À plus long terme, il serait utile de créer un organisme de contrôle indépendant afin de faire remonter les alertes et d'instaurer des conseils d'établissement dans tous les EHPAD privés, calqués sur le modèle des conseils d'administration des EHPAD publics.

Fragiles parmi les plus fragiles, les personnes placées sous tutelle représentent 28 % des résidents des EHPAD ; elles ne doivent pas être oubliées. Les auditions des représentants des mandataires judiciaires libéraux ou de Mme l'avocate générale Anne Caron‑Déglise amènent à plaider pour un renforcement du rôle d'alerte des mandataires judiciaires. Il serait d'ailleurs opportun que ces derniers, lorsqu'ils l'estiment nécessaire, puissent être membres des CVS.

À force d'hésiter entre le modèle de l'hôtel et celui de l'hôpital, l'EHPAD a finalement perdu toute identité positive pour ne plus incarner que l'enfermement et la fin de vie, et devenir un endroit où plus personne ne veut aller vivre ni travailler. Il faut changer le regard sur ces établissements pour qu'ils ne soient plus associés au maintien en vie, mais au maintien dans la vie. L'EHPAD doit être un domicile pour le résident, un lieu au sein duquel chacun trouve sa place.

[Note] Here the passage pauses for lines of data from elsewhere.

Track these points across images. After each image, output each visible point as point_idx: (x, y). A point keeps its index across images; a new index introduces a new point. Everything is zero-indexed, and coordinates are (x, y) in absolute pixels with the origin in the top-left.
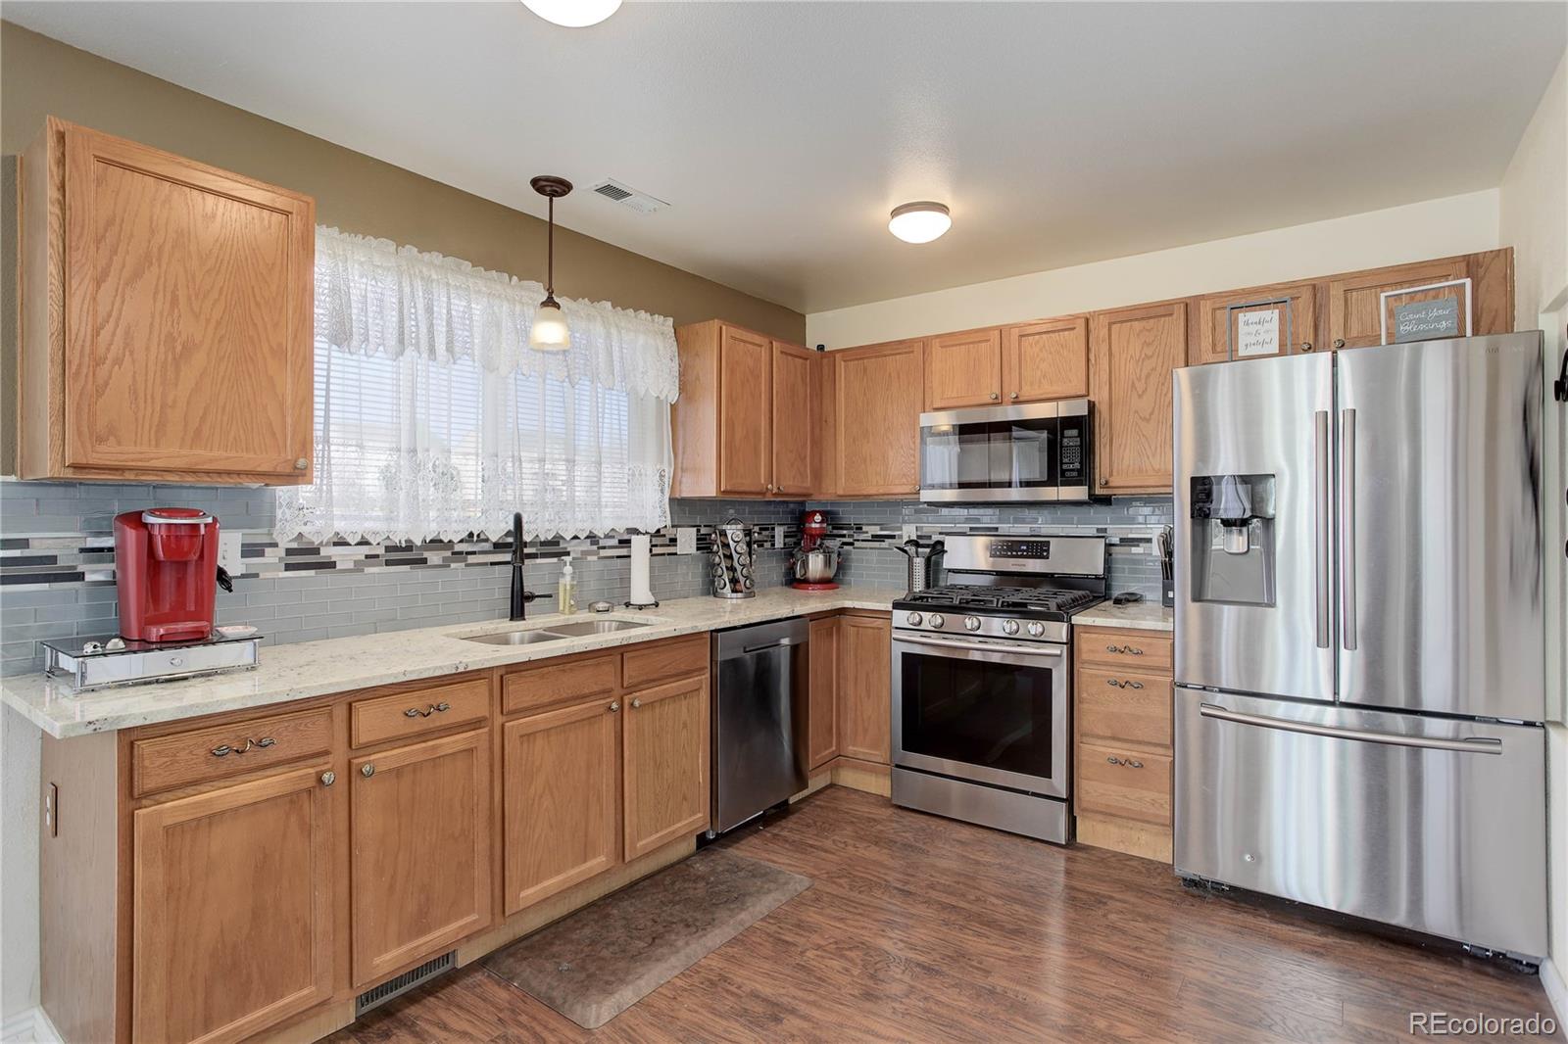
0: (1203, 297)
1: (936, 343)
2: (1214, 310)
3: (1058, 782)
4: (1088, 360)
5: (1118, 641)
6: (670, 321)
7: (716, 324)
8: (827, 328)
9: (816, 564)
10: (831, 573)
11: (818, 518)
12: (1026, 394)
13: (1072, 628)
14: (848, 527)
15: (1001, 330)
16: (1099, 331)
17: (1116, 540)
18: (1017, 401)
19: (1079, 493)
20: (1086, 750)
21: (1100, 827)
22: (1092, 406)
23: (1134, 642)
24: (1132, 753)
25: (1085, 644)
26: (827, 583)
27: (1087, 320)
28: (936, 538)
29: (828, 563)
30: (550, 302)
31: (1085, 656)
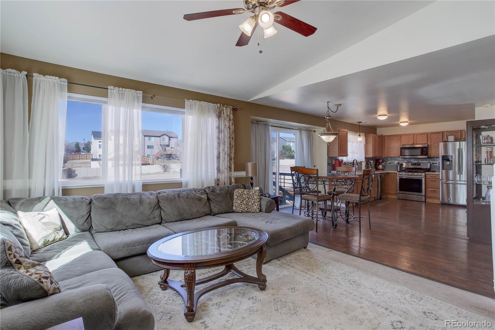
0: (445, 131)
1: (403, 136)
2: (446, 133)
3: (423, 193)
4: (427, 139)
5: (432, 175)
6: (364, 133)
7: (372, 134)
8: (380, 132)
9: (381, 167)
10: (383, 168)
11: (381, 160)
12: (417, 143)
13: (425, 174)
14: (385, 161)
15: (413, 134)
16: (429, 135)
17: (431, 163)
18: (416, 144)
19: (426, 157)
20: (428, 189)
21: (429, 200)
22: (428, 145)
23: (434, 176)
24: (434, 189)
25: (427, 176)
26: (382, 170)
27: (427, 134)
28: (401, 163)
29: (383, 166)
30: (360, 136)
31: (427, 177)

Enfin, sans préjudice des constats et préconisations de la mission sur l'EHPAD de demain, j'approuve entièrement l'observation de M. Luc Broussy que nous avons auditionné : lorsque l'on arrive en EHPAD la formule d'accueil ne doit plus être « bienvenue chez nous » mais plutôt « bienvenue chez vous ». Pour accompagner le changement de regard sur les établissements et aider le public à ne plus penser l'EHPAD comme un hôpital mais véritablement comme un domicile, il faudrait certainement en modifier le nom. Mais n'oublions pas non plus de redonner aux personnes la possibilité de choisir et permettons‑leur de se faire entendre au sein d'un Conseil national consultatif des personnes âgées, comme il existe le Conseil national consultatif des personnes handicapées.

La particularité de notre mission, qui est aussi sa force, tient à ce que la quasi‑totalité de nos propositions consistent en l'amélioration des dispositifs existants, donc ne nécessitent ni de mobiliser le législateur, ni d'engager de dépenses supplémentaires. À partir de l'existant, grâce à la force de nos recommandations inspirées par une multitude d'acteurs que nous avons consciencieusement auditionnés, et en laissant évidemment la part belle aux initiatives individuelles au sein des EHPAD, tout est prêt pour que, avant l'EHPAD de demain, celui d'aujourd'hui soit véritablement le domicile de ceux qui ne peuvent plus se maintenir dans le leur.